I found this tool today while searching for Visual Thinking stuff (more on that in a few weeks). In the meantime, GE has created this cool little Flash-based, collaborative whiteboard application. No install required. It works pretty well with a couple limitations. I think it only allows 3 people in the same document and there is a limit to the amount of “ink” that can be on the page at one time. However, the page had to be almost 50% color to hit that limit, so I’m not sure it matters much. I don’t understand what they get out of it…no fee, no advertising…just branding I guess.

Anyway, enjoy! Let me know what you think.

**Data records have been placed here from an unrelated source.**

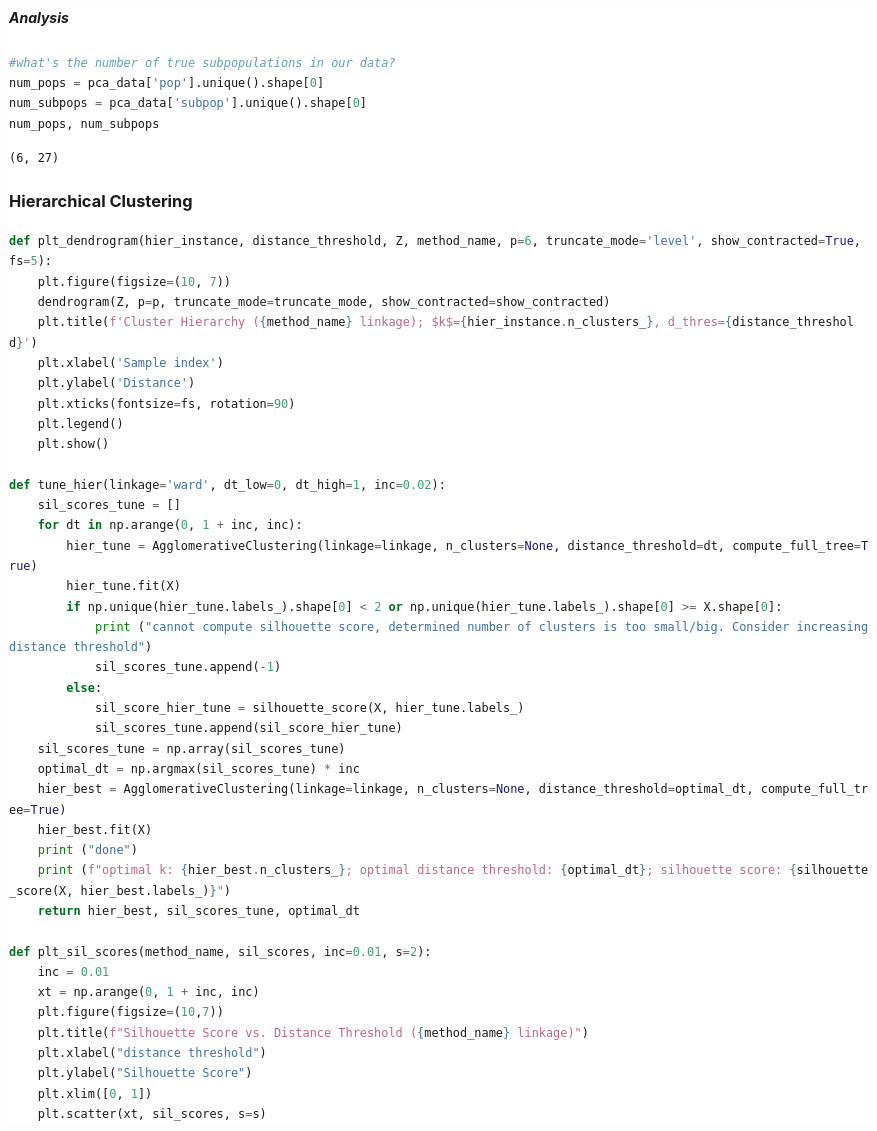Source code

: 

##### Analysis


```python
#what's the number of true subpopulations in our data?
num_pops = pca_data['pop'].unique().shape[0]
num_subpops = pca_data['subpop'].unique().shape[0]
num_pops, num_subpops
```




    (6, 27)



### Hierarchical Clustering


```python
def plt_dendrogram(hier_instance, distance_threshold, Z, method_name, p=6, truncate_mode='level', show_contracted=True, fs=5):
    plt.figure(figsize=(10, 7))
    dendrogram(Z, p=p, truncate_mode=truncate_mode, show_contracted=show_contracted)
    plt.title(f'Cluster Hierarchy ({method_name} linkage); $k$={hier_instance.n_clusters_}, d_thres={distance_threshold}')
    plt.xlabel('Sample index')
    plt.ylabel('Distance')
    plt.xticks(fontsize=fs, rotation=90)
    plt.legend()
    plt.show()

def tune_hier(linkage='ward', dt_low=0, dt_high=1, inc=0.02):
    sil_scores_tune = []
    for dt in np.arange(0, 1 + inc, inc):
        hier_tune = AgglomerativeClustering(linkage=linkage, n_clusters=None, distance_threshold=dt, compute_full_tree=True)
        hier_tune.fit(X)
        if np.unique(hier_tune.labels_).shape[0] < 2 or np.unique(hier_tune.labels_).shape[0] >= X.shape[0]:
            print ("cannot compute silhouette score, determined number of clusters is too small/big. Consider increasing distance threshold")
            sil_scores_tune.append(-1)
        else:
            sil_score_hier_tune = silhouette_score(X, hier_tune.labels_)
            sil_scores_tune.append(sil_score_hier_tune)
    sil_scores_tune = np.array(sil_scores_tune)
    optimal_dt = np.argmax(sil_scores_tune) * inc
    hier_best = AgglomerativeClustering(linkage=linkage, n_clusters=None, distance_threshold=optimal_dt, compute_full_tree=True)
    hier_best.fit(X)
    print ("done")
    print (f"optimal k: {hier_best.n_clusters_}; optimal distance threshold: {optimal_dt}; silhouette score: {silhouette_score(X, hier_best.labels_)}")
    return hier_best, sil_scores_tune, optimal_dt

def plt_sil_scores(method_name, sil_scores, inc=0.01, s=2):
    inc = 0.01
    xt = np.arange(0, 1 + inc, inc)
    plt.figure(figsize=(10,7))
    plt.title(f"Silhouette Score vs. Distance Threshold ({method_name} linkage)")
    plt.xlabel("distance threshold")
    plt.ylabel("Silhouette Score")
    plt.xlim([0, 1])
    plt.scatter(xt, sil_scores, s=s)
```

Update: I’ve had a few problems with it on one of my machines. I think it’s actually in the Javascript on the page not in the file itself. It may not work with certain versions of Flash.

Improv for Learning

I’m a huge fan of improv comedy. I watch old episodes of Whose Line is it Anyway (wikipedia), the new (and still trying to find its way) Thank God You’re Here (wikipedia), and especially support my local improv troops in Ann Arbor (Improv Inferno) and suburban Detroit (Second City). For those who don’t know much about improv, the performers (usually 2-4 people at a time, though it varies a lot) take a suggestion from the audience and then play any one of a number of games to create a scene/story generally with the intent of being funny.

What’s interesting to me about improv is that while “everything’s made up”, it actually follows a series of rules that all of the players follow. The rules act as rails that guide (yet don’t restrict) the content. One of the most basic rules is called “accepting the offer”. Each of the verbal and non-verbal actions of a player are “offers”. So, for example, an offer might be one character standing up, stretching, and saying “Good Morning”. Accepting that offer would require building on those clues to continue the story. So to accept, the second player might say “It’s about time you woke up. You’re going to be late for work.” The yawn and the morning were accepted and work was added. So the responsibility of the original character is to then accept all of the previous offers (morning, waking late, and work) and build the next part of the scene with them. Rejecting the initial offer might have been “It’s not morning, it’s evening. You’ve missed an entire day.”

This activity requires the players to provide focused listening and observation skills and take on the posture of collaborative building rather than analytical dissection and destruction. What would if everybody on the team worked to create and build towards a common goal? Interestingly, many local improv troops (probably the most famous being Second City) have picked up on this and began to offer it as an option for corporate training. However, one company here at the show, Performance of a Lifetime, is trying to take it national and work with larger companies rather than local teams. Jay just blogged about a different experience with them as well. I attended their session earlier this week where we were able to try out several of the games and begin to learn some of the basics. It developed practical skills (listening, observation, teamwork), explained more philosophical ideas (collaborative creation, interactivity), and frankly was a lot of fun. I definitely want to go back and take the classes with my local improv troop.

On a side note, a few years ago Cornell was working on a project to animate virtual characters using the rules of improv. In simulations and virtual worlds, the computer controlled characters are almost always pre-scripted. Their actions, paths, and words are predetermined by the creator and the characters can often feel stale and unrealistic. The research was trying to determine whether the rules of improv could create characters with more realistic behaviors. I haven’t seen much about that recently. If anybody knows more about it, send it my way. I’d love to write a bit more about it.

In the mean time, check out your local improv troop and jump over to Performance of Lifetime. Very cool.